So we don’t always succeed in life and here was a lesson that although I love spicy food, I simply don’t have a big appetite and therefore didn’t get my free t-shirt, in this instance. Friday’s Featured Food takes us today to La Paz in Bolivia for a spicy, spicy hot curry!
OK here goes the story, I was in La Paz in Bolivia and was drinking in the world’s highest Irish Pub with fellow Northern Irishman (and a barman there) Grant McParland. I tell Grant I have plans to do Potosi and Uyuni (including the Salt Flats and Desert Tour) but will be back in La Paz the following week, for one night, on route to Cuzco.
Grant tells me of this restaurant which gives you a free t-shirt for eating ALL of the world’s hottest curry. I am well up for the challenge and we decide to go there when I’m back in town. However, not being on the internet much while I was away, I only contacted Grant again on the day of the only possible curry challenge night. And he was working.
I wanted to go anyway, and asked Benoit and Guillaume if they were up for it. Benoit was and we agreed to both go there and get the t-shirts.
I deliberately didn’t eat a lot that day (my final full day in La Paz) and by 7 pm we made the walk from the Markets area down to Cochabamba Street where the Star of India (always find it funny how they write it in English in some countries – probably to attract American tourists…).
The curry is so hot, you are recommended to have rice and bread with it. So we go for basic rice, a beer each and a piece of Naan bread each.
It arrives and looks massive. It’s a big meal for me. Probably twice that of my normal dinner, but I’m up for the challenge. We both launch in.
At the next table a few Australians chat to us, but don;t opt for the hottest curry, wise move from them given they are travelling on the world’s most dangerous road in the morning (a trip I could have taken in Bolivia, but had to forfeit the chance due to time and money).
I started well on the curry and was a third of the way through, I ordered a water.
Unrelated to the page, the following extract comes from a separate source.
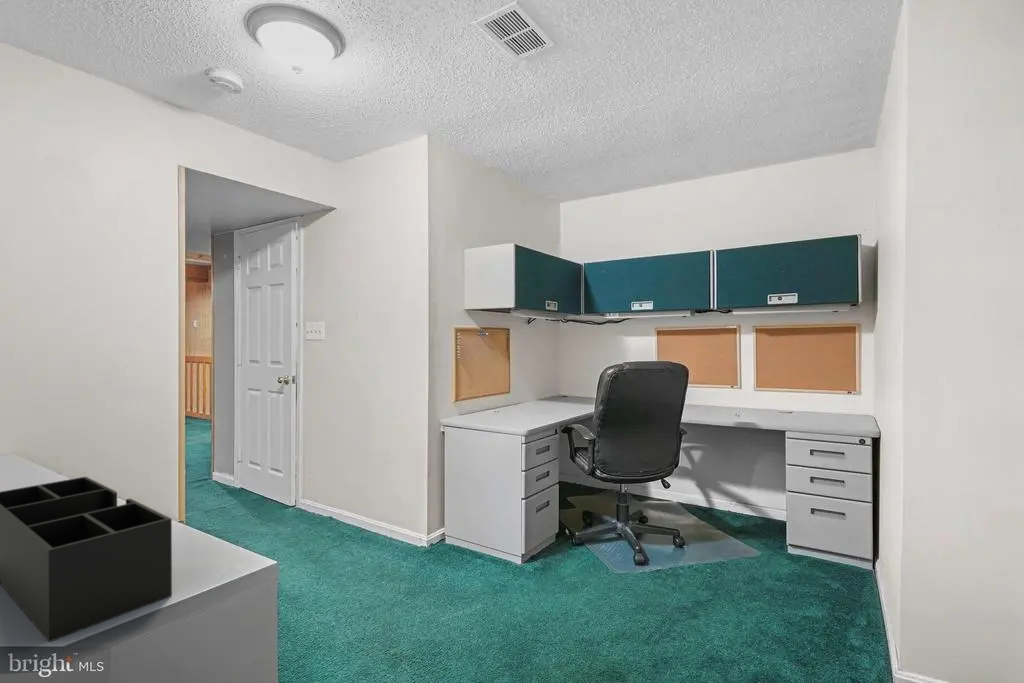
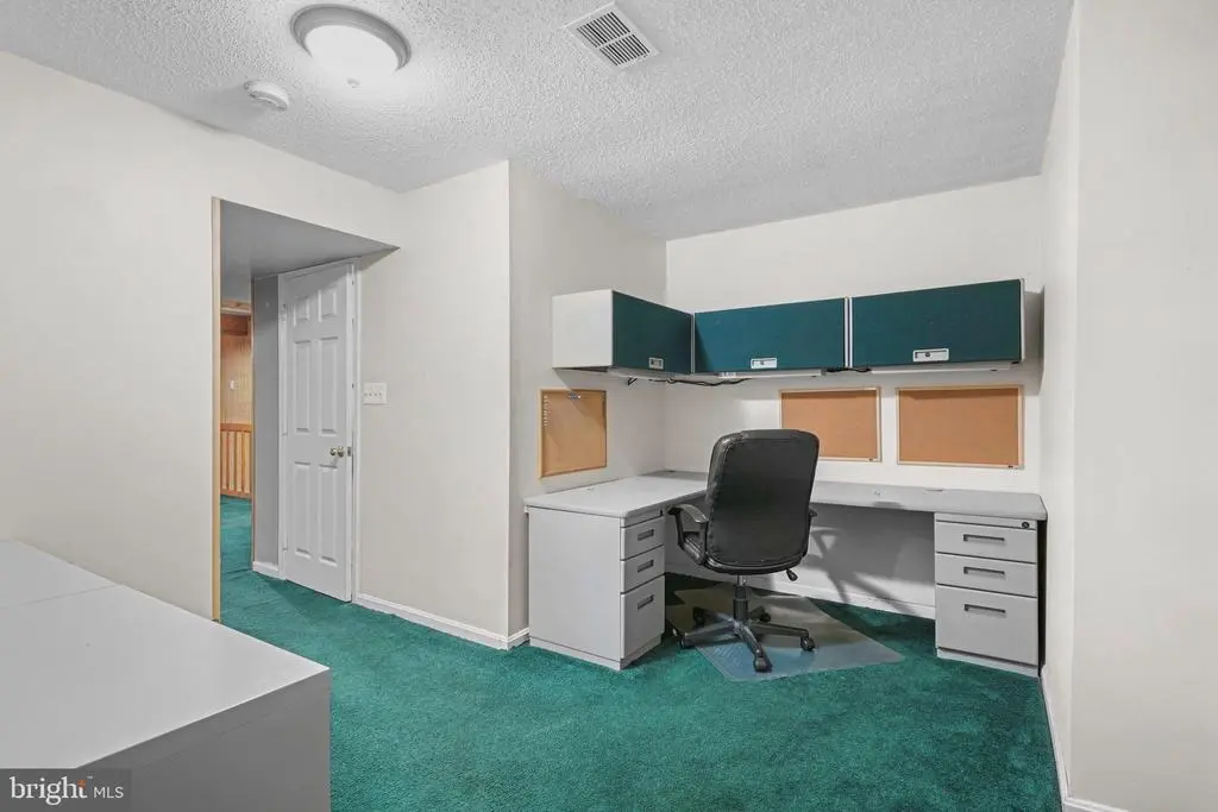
- desk organizer [0,476,173,643]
Benoit was going much slower and I really felt at that moment I could eat it all. My mouth got very hot, but although the Bolivian spicy chilli was hot, the taste was excellent. It was really good food, aside from the prestige element.
However I finished just over half of the curry and was full already. I realised I probably wouldn’t make it. At one point Benoit said he couldn’t finish it, but after just over an hour, he had succeeded in finishing it, and I had failed, quite badly.
I also did think of my stomach and the chances of diarhoea. Particularly as I was up early the next day for a 15 hour bus journey, and we all know that these buses have no toilets, no regular stops and even if they do, toilet roll is hard to come by. I always carry toilet roll of course, and had two in my bus bag, but it doesn’t mean nothing when you shot your pants on a bus…so perhaps the fact I didn’t finish it was not a bad thing.
Triumphant and deserving, Benoit got his free t-shirt. A really nice t-shirt, green in colour with the name and address of the restaurant, and with the boast “I survived the world’s most dangerous vindaloo.” I was jealous, but at least one out of the two of us had finished it. I think Benoit had 3 or 4 beers while eating it. I had just one, plus a water.